O livro que eu procurava estava na sala, numa estante que eu reservei para os livros. Era questão de paciência encontrá-lo.

Larguei a visão dos raios fechando vagarosamente a janela para não apagar a vela sobre o pires em cima da cômoda e fui até a sala que ficava ao lado do meu quarto. Aproximei a vela passando o indicador pelos títulos até encontrá-lo.

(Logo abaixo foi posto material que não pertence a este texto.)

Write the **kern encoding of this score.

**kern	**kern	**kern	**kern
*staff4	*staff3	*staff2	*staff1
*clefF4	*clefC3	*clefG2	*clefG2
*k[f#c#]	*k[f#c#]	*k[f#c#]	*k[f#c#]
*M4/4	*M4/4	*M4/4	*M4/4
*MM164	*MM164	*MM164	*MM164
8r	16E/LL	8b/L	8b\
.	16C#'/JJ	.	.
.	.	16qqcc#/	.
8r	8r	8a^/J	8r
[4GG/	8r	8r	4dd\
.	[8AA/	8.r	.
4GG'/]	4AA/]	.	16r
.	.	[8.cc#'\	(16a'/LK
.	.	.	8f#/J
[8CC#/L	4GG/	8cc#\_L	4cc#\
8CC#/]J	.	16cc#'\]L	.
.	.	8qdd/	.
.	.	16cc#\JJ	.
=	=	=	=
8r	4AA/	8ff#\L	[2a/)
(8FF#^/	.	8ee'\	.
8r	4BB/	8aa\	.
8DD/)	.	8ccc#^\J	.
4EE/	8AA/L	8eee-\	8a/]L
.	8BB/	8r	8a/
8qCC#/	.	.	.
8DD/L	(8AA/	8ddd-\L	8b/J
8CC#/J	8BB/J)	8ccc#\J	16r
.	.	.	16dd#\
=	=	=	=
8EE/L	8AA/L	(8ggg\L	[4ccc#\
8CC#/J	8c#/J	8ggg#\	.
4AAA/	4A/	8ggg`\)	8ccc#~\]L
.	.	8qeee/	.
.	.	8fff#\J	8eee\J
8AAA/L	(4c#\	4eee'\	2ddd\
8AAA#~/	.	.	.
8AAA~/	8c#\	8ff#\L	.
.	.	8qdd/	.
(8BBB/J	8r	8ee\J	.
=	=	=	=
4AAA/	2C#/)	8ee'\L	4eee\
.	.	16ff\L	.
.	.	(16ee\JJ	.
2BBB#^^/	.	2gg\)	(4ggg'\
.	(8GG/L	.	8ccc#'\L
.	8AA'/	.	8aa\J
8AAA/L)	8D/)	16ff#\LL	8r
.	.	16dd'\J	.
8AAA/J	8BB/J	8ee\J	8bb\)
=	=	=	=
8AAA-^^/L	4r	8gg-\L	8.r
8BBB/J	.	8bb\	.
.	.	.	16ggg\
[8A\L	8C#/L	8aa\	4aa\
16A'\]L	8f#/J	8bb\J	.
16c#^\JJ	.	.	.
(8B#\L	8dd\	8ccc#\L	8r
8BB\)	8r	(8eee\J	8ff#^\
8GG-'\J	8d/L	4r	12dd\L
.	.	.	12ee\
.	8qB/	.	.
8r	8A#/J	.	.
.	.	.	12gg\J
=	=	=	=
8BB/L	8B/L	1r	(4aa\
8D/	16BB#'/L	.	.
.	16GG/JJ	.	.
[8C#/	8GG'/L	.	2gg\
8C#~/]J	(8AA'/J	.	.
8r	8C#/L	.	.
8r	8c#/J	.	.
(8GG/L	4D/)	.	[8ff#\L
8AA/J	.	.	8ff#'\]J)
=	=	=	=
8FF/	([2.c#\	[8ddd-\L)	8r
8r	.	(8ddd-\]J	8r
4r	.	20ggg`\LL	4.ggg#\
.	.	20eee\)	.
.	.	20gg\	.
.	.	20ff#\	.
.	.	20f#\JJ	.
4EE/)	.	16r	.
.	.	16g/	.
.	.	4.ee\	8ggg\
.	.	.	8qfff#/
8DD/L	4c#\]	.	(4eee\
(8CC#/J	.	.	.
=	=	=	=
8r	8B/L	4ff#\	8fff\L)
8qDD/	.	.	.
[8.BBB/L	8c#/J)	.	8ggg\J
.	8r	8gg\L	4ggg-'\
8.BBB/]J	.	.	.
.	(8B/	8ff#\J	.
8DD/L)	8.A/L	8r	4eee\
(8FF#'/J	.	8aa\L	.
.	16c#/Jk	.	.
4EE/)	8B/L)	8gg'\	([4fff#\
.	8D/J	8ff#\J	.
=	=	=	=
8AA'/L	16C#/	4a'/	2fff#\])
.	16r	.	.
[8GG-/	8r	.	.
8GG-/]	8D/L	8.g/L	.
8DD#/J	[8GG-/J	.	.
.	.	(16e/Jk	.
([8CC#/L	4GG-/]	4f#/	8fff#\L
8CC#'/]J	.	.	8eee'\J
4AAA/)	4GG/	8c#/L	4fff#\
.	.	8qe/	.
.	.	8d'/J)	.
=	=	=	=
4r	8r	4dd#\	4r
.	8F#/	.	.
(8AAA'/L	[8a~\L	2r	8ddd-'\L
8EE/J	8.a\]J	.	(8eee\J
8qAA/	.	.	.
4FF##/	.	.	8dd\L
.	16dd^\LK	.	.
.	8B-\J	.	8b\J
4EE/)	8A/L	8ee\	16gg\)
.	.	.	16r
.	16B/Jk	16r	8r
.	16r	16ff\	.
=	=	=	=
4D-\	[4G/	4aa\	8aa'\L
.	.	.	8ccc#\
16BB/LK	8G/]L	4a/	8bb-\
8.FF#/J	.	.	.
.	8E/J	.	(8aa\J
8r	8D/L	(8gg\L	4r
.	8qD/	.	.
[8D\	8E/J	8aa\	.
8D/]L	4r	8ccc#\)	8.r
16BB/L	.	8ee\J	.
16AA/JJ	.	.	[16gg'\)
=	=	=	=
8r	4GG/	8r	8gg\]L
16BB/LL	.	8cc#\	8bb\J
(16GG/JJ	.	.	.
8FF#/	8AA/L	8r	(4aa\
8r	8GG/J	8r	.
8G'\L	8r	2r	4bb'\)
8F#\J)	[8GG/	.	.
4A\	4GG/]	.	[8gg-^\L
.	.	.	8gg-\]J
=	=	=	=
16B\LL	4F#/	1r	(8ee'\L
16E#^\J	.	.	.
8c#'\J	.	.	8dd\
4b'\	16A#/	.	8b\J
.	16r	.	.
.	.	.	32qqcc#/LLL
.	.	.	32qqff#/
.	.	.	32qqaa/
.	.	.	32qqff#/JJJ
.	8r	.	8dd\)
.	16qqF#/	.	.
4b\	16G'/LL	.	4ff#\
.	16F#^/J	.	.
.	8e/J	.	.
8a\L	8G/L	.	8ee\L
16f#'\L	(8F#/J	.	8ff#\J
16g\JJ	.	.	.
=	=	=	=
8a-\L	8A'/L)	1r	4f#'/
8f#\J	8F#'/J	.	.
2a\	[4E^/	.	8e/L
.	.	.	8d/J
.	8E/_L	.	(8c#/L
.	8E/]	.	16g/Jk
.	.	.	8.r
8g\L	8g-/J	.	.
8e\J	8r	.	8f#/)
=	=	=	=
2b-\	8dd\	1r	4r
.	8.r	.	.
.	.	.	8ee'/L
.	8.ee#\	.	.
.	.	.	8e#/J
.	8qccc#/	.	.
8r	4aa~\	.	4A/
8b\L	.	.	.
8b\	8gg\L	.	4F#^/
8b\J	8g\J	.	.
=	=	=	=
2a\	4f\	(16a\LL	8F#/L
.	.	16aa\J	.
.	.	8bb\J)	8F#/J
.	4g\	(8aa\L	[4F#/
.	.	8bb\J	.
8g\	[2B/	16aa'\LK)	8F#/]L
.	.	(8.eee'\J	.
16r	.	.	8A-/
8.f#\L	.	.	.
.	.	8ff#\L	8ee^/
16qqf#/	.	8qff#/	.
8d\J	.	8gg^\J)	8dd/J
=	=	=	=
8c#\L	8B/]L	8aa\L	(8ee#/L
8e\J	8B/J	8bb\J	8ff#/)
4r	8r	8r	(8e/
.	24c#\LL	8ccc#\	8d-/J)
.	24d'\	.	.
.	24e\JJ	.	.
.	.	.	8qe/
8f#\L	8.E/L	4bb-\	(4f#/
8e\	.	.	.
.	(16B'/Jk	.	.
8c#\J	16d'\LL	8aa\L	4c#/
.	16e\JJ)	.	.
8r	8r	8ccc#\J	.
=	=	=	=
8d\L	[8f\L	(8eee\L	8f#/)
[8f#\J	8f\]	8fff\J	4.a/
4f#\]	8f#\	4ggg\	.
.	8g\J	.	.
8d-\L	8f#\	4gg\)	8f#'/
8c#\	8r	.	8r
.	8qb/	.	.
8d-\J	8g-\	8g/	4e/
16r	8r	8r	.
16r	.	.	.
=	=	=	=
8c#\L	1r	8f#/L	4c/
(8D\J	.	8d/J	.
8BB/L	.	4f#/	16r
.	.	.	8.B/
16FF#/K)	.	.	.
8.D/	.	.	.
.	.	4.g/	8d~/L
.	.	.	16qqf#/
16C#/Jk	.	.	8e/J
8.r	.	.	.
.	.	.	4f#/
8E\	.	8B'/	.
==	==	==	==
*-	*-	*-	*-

Ao puxá-lo, um ser assustado saltou em minha direção, batendo a cabeça em meu peito. Não pude evitar o susto que eu também tive. Depois que caiu de pé no chão saiu o medroso em disparada.

— Que isso Black! — Reclamei.

Comecei a rir do próprio susto que tive. Como eu pude deixar um animal me trolar? Black é o meu gato-sem-raça-preto que está na família desde que eu me lembro. Já cheguei a pensar que ele fosse o mais velho da família e me assustei com isso. Augusto, meu primo, sempre caçoou de mim, dizendo que ninguém arranjaria um nome melhor para um gato preto do que eu. Eu na defensiva sempre mandava ele tomar naquele canto e a zueira estava feita.